One of the strengths of this study was the examination of the agreement of two common methods of measuring NPA with a large sample size. Proper statistical analysis and the use of new methods for detecting bias and agreement were other strengths of this study. In fact, in this study, using the traditional Bland and Altman method for reporting agreement is misleading. Instead, the bias was reported by using new method, introduced by Taffé et al.23 However, the number of measurements in the two methods was not the same. This discrepancy may have reduced the measurement accuracy in the method that did not use an accommodative ruler. Additionally, NPA measurement was conducted initially with an accommodative ruler, followed by measurements without a ruler. The non-random sequence of NPA measurement methods could be seen as a limitation of this study, as it may have influenced the responses of the students, potentially leading to more accurate answers in the fourth and fifth measurements.
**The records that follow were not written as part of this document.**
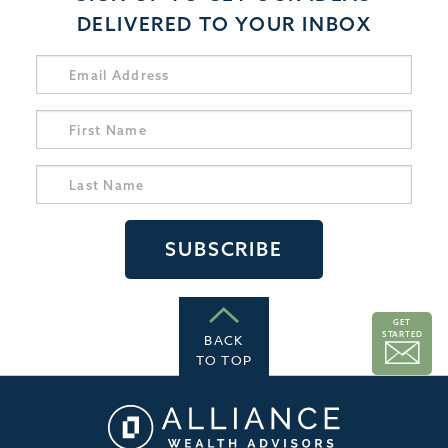
DELIVERED TO YOUR INBOX
GET
STARTED
BACK
TO TOP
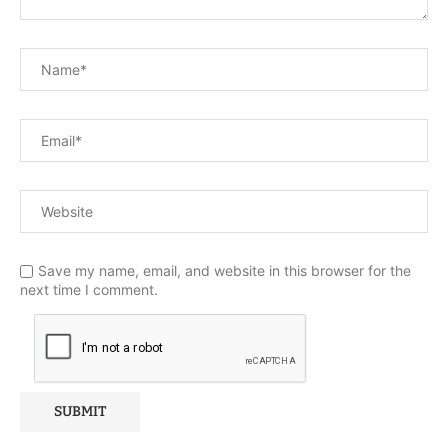
Save my name, email, and website in this browser for the
next time I comment.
It was impossible to mask the examiners from the previous measurements, which can be seen as another limitation of this study. However, it is important to note that they were trained and continuously supervised by the principal investigator.

In conclusion, the findings of this study showed poor and non-constant agreement between the measurements of the accommodative amplitude with and without the use of an accommodative rule. The agreement of the two methods was better in lower amounts of accommodative amplitude and older ages. Given the higher reliability of measurements, it can be concluded that measuring NPA without an accommodative rule, which is also recommended in the binocular vision textbooks,20 is more appropriate. These issues should be considered in clinical measurements of accommodative amplitude in children.